New Buoyant-Aircraft Design Could Lead to Fleets of Efficient Cargo Zeppelins

A California company is working on a new airship design that could solve one of the biggest problems facing buoyancy-aided aircraft — how to control floatworthiness without wasting fuel.

Aeros, founded by Russian-born entrepreneur Igor Pasternak, is working on a rigid-hulled airship that varies its buoyancy to take off and land vertically. By compressing and decompressing helium, the density in the ship can be varied as a means to control the ship’s static heaviness. Static heaviness is the ratio of buoyancy to gravity, and it’s the main variable that must be controlled to fly a ship along a predictable path.
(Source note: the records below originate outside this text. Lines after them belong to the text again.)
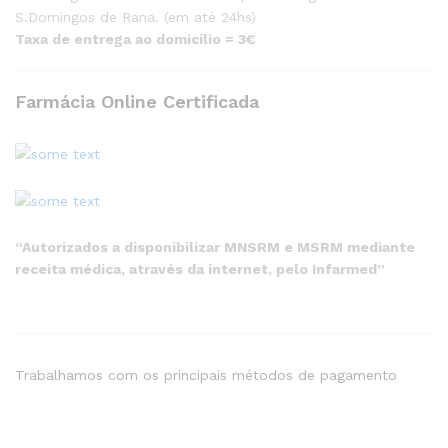
S.Domingos de Rana. (em até 24hs)
Taxa de entrega ao domicílio = 3€
Farmácia Online Certificada
“Autorizados a disponibilizar MNSRM e MSRM mediante
receita médica, através da internet, pelo Infarmed”
Trabalhamos com os principais métodos de pagamento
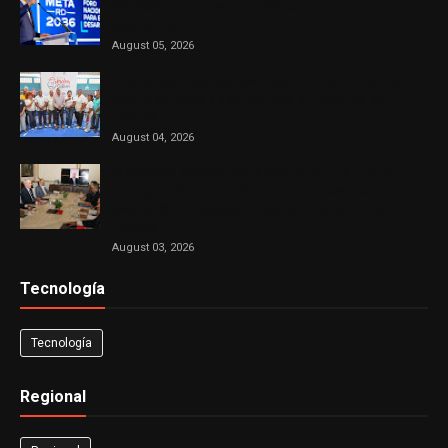
RD 2036 con miras a impulsar el crecimiento
económico
August 05, 2026
DASAC concluye exitoso recorrido por el Sur con
cuatro jornadas de solidaridad en favor de las
madres
August 04, 2026
El Consejo Nacional de la Magistratura aprueba
cronograma de trabajo para el proceso de
evaluación de jueces de la Suprema Corte de
Justicia
August 03, 2026
Tecnología
Tecnología
Regional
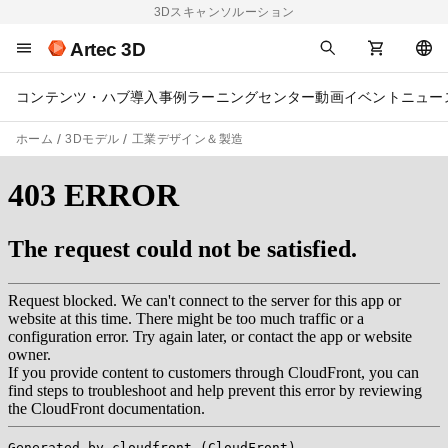
3Dスキャンソルーション
Artec 3D
コンテンツ・ハブ
導入事例
ラーニングセンター
動画
イベント
ニュー
ホーム
3Dモデル
工業デザイン＆製造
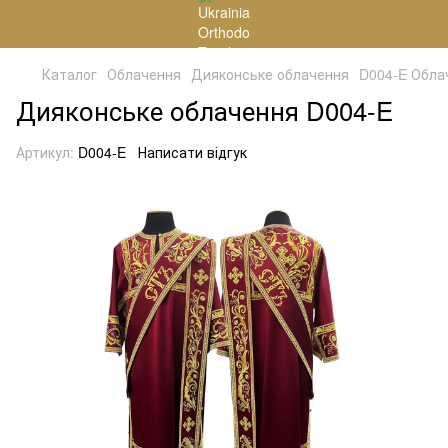
Каталог
Облачення
Дияконське облачення
D004-E Обла
Дияконське облачення D004-E
Артикул:
D004-E
Написати відгук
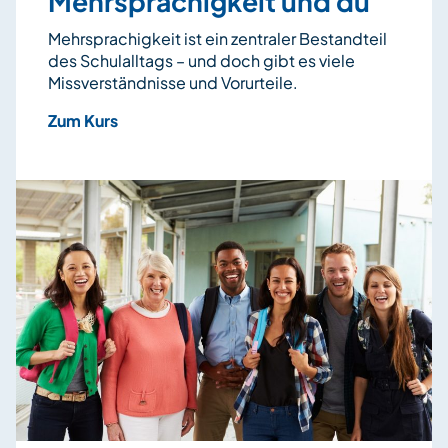
Mehrsprachigkeit und du
Mehrsprachigkeit ist ein zentraler Bestandteil
des Schulalltags – und doch gibt es viele
Missverständnisse und Vorurteile.
Zum Kurs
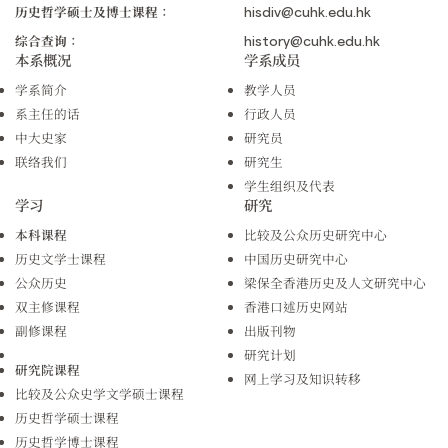
历史哲学硕士及博士课程：
hisdiv@cuhk.edu.hk
综合查询：
history@cuhk.edu.hk
本系概况
学系成员
学系简介
教学人员
系主任的话
行政人员
中大史家
研究员
联络我们
研究生
学生组织及代表
学习
研究
本科课程
比较及公众历史研究中心
历史文学士课程
中国历史研究中心
公众历史
梁保全香港历史及人文研究中心
双主修课程
香港口述历史网站
副修课程
出版刊物
研究计划
研究院课程
网上学习及知识转移
比较及公众史学文学硕士课程
历史哲学硕士课程
历史哲学博士课程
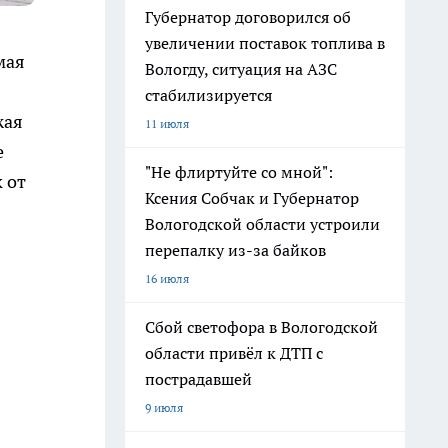
Губернатор договорился об
увеличении поставок топлива в
мая
Вологду, ситуация на АЗС
стабилизируется
жая
11 июля
е
"Не флиртуйте со мной":
 от
Ксения Собчак и Губернатор
Вологодской области устроили
перепалку из-за байков
16 июля
Сбой светофора в Вологодской
области привёл к ДТП с
пострадавшей
9 июля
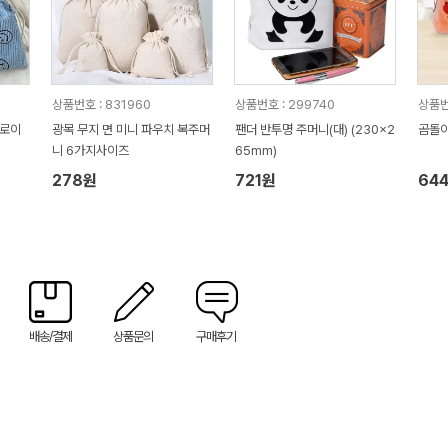
상품번호 : 831960
상품번호 : 299740
상품번
듀로이
광목 무지 면 미니 파우치 복주머
팬더 반투명 주머니(대) (230x2
곰돌이
니 6가지사이즈
65mm)
278원
721원
64
배송/결제
상품문의
구매후기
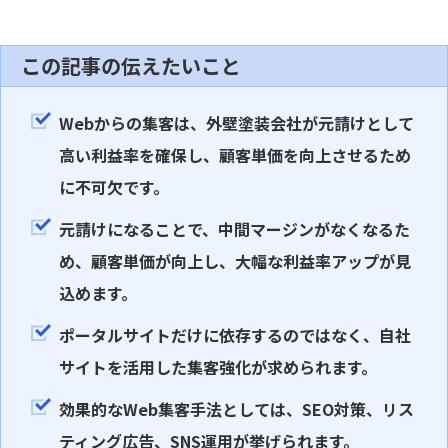
この記事の伝えたいこと
Webからの集客は、外壁塗装会社が元請けとして
高い利益率を確保し、顧客単価を向上させるため
に不可欠です。
元請けになることで、中間マージンがなくなるた
め、顧客単価が向上し、大幅な利益率アップが見
込めます。
ポータルサイトだけに依存するのではなく、自社
サイトを活用した集客強化が求められます。
効果的なWeb集客手法としては、SEO対策、リス
ティング広告、SNS運用が挙げられます。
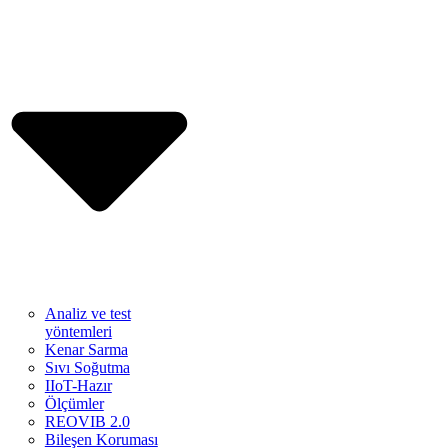
Analiz ve test
yöntemleri
Kenar Sarma
Sıvı Soğutma
IIoT-Hazır
Ölçümler
REOVIB 2.0
Bileşen Koruması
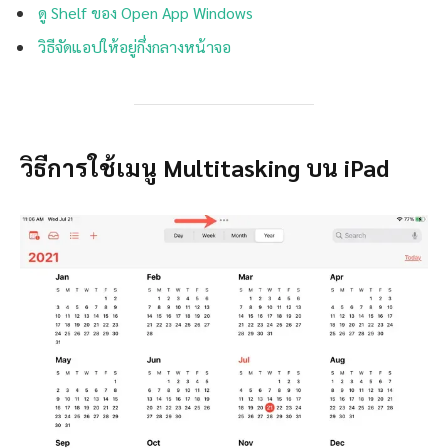
ดู Shelf ของ Open App Windows
วิธีจัดแอปให้อยู่กึ่งกลางหน้าจอ
วิธีการใช้เมนู Multitasking บน iPad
Buoyant ships can float in the air because their fuel, usually helium these days, is lighter than the air. Any kid who has ever lost a balloon at the county fair understands, and rues, this phenomenon. The buoyant gas is counterbalanced by fuel, cargo or other ballast, allowing the ship to fly at a controlled altitude. But in order to move forward, a ship has to burn fuel, and this reduces its weight — so it would gain altitude. To balance the buoyancy, airships must vent their precious helium or let in regular air, but this wastes an expensive and diminishing resource.

Modern airship designs deal with this by employing non-rigid hulls, multi-lobed hulls containing different gases, taking on water ballast at cargo unloading docks, and so on. But Aeros uses a compression system instead, called Control of Static Heaviness (COSH). It involves a rigid airframe and a membrane containing helium gas. The membrane will contain pressurized tanks: More pressure in the tanks makes the vehicle heavier, and less makes it lighter, Aviation Week explains.

In 2012-2013, Aeros will test a ship called the Pelican, a 230-foot-long, 600,000-cubic-foot rigid air vehicle with the COSH system. The Pelican project is funded by the Pentagon’s Rapid Reaction Technology Office, after DARPA’s Walrus contest went the way of the dodo. Walrus was intended to loft an entire military battalion and all its equipment and plop it down somewhere else, but the project was later cancelled because it wasn’t feasible — the ship would have been so huge that it couldn’t fly above 10,000 feet, well within the range of surface-to-air weaponry.

Pelican still has some issues to iron out, such as providing enough lift to take off with a heavy load; the Register explains further. But on its face, changing gas density to control buoyancy seems like a novel solution to an old problem.